*** PROVIDED TEXT Section Begins ***

For those who are not familiar with the type, this illustration from the Osprey British Motor gunboat publication gives a great idea of what the model should end up looking like

 

MGB115 illustration

 

I've managed to source about 10 high quality images of this class on-line, here are a couple of the better ones, MGB 75

 

mgb75

 

and MGB 107

 

MGB107

 

I've searched hard but can't find any commercially available model drawing sets, but the Haynes workshop manual featuring MGB81, the historic preserved MGB, is a great source of information and contains two extremely good drawing sheets that scale rather well and provide accurate lines.  I've been able to scan, re-align and re-scale these and had them printed as A1 pdf's.  They are based on drawings held by the IWM archive and to my delight, a number of the builder's drawings have been scanned and are available to purchase as art prints.  Screen grabs of these provide useful back-up information and additional detail which is great. 

 

As It seems a shame that commercial model drawings are not available, this time, I really intended to completed a model markers set of plans that others could use.  I'll make these available at both 1:48th scale and 1:72nd scale, more on that at the end of the build.

*** PROVIDED TEXT Section Ends ***
*** INPUT DATA Section Begins ***

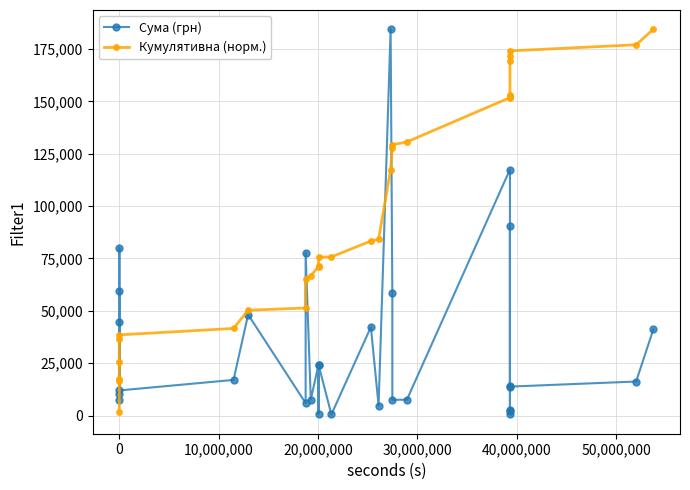

How many data points does each series have?

30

*** INPUT DATA Section Ends ***

### YOUR TASKS
[A] According to the gunboat model post, which historic preserved boat does the Haynes workshop manual feature?
[B] List every motor gunboat number mentioned in the gunboat model post.
[C] Write the next part of the post about building the motor gunboat model.

### ANSWERS
[A] MGB81

[B] MGB115, MGB 75, MGB 107, MGB81

[C]
The model will be 18 inches long, a nice size to work with.  Here are some of the refence material I'll be using, the pdf reproduction of the Haynes drawings included below

 

DSCN2449

 

I'm not sure I should post a copy of the Haynes manual drawings here, but as a teaser, here is one of the IWM art prints you can buy (full size copies of original drawings, would look great framed)

 

deck house ga

 

So, overall I'm happy there is enough detail for me to build a decent model of these vessels, one of the key criteria for me to start a project.  If you are wondering why I've included the Anatomy of the ship Fairmile D book, it actually has the best drawings of the twin Oerlikon power turret which was shared with the dog boats.  The Vickers 2prd turret on the bow is identical to that fitted on the SGB so I've already built one of those and have the etching drawings of the mount, the props look the same (as far as I'm concerned) as the MTB, I have a 3d model of Holman projector and the right smoke machine so this should be easy eh...

 

I didn't have a drawing of the twin Oerlikon, but I do now :yikes:

 

oerlikon 3d print

 

This, together with the 2 pdr and the props are being cast by Shapeways and should be here in a couple of weeks, the guns in brass and the props in bronze, £80 for all 5 pieces inc shipping.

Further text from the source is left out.